Please state how many lines in the records below contain the word "Кроссовки", giving only the number.

- - - - -

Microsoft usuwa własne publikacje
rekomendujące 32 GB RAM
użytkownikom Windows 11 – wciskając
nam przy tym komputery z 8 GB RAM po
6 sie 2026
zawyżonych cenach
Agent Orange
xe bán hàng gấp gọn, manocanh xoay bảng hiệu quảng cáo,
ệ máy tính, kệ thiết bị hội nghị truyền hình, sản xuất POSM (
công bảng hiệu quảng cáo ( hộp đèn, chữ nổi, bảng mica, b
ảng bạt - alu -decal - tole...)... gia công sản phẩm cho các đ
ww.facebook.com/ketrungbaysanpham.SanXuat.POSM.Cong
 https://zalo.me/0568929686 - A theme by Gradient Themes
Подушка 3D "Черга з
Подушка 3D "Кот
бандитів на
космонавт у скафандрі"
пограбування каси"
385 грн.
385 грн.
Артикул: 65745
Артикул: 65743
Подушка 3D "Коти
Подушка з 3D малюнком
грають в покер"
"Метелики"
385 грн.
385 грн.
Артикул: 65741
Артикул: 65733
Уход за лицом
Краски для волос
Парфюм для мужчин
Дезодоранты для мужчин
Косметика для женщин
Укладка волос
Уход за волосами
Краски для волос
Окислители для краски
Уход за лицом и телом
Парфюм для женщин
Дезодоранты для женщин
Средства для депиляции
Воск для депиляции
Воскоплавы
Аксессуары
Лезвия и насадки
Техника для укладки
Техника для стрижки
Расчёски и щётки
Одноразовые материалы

- - - - -

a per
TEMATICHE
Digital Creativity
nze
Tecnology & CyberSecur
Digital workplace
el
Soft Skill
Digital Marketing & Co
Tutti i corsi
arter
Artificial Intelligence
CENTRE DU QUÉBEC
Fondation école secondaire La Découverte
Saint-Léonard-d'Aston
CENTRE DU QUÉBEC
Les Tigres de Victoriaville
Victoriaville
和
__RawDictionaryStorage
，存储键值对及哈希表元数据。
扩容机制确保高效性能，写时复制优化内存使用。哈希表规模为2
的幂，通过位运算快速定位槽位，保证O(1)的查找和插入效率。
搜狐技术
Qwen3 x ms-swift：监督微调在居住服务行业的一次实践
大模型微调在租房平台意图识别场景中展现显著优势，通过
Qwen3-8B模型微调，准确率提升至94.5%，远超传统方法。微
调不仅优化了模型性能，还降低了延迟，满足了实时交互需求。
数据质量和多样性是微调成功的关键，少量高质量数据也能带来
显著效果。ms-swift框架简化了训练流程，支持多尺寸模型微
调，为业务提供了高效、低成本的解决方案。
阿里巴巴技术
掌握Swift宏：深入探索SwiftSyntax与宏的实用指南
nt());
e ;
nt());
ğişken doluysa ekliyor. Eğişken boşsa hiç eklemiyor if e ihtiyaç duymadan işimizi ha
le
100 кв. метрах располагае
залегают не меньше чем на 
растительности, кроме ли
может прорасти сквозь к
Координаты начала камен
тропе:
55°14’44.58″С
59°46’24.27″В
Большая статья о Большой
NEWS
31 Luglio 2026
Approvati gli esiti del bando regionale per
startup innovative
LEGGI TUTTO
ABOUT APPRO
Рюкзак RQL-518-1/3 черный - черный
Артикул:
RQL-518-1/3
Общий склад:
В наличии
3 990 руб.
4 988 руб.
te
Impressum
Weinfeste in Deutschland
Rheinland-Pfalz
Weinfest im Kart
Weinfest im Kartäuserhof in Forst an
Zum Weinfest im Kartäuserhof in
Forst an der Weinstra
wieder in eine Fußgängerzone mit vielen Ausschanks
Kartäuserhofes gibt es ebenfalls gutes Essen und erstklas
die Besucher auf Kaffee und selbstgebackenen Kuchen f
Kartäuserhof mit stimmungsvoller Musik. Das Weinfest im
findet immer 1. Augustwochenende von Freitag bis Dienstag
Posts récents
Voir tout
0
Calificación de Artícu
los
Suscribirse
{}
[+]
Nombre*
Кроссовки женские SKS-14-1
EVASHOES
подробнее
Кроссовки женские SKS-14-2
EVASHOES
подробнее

- - - - -

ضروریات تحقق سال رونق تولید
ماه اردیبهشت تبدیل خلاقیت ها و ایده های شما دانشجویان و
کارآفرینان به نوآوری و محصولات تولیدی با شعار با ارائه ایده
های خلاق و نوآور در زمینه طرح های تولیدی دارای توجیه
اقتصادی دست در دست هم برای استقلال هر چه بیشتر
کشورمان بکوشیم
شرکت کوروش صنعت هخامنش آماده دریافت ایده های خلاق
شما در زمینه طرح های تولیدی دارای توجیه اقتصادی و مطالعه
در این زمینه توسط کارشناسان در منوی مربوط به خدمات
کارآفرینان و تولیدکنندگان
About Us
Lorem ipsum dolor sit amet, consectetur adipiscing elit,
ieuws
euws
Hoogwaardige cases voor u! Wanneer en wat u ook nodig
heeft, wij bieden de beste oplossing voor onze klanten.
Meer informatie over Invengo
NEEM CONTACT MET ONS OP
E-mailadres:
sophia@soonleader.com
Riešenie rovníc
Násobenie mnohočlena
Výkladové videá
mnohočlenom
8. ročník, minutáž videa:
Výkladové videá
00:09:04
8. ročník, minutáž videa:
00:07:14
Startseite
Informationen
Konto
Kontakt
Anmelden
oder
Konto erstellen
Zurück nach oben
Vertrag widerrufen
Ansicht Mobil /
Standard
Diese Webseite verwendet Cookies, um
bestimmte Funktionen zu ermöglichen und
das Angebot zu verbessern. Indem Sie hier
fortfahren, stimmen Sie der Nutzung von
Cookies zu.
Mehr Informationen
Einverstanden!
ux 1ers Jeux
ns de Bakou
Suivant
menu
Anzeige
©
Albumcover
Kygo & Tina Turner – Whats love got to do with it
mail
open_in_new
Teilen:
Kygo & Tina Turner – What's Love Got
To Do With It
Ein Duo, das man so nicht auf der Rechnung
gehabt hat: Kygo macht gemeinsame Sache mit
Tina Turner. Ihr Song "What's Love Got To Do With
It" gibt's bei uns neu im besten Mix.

- - - - -

→ **TASK RESULT**
2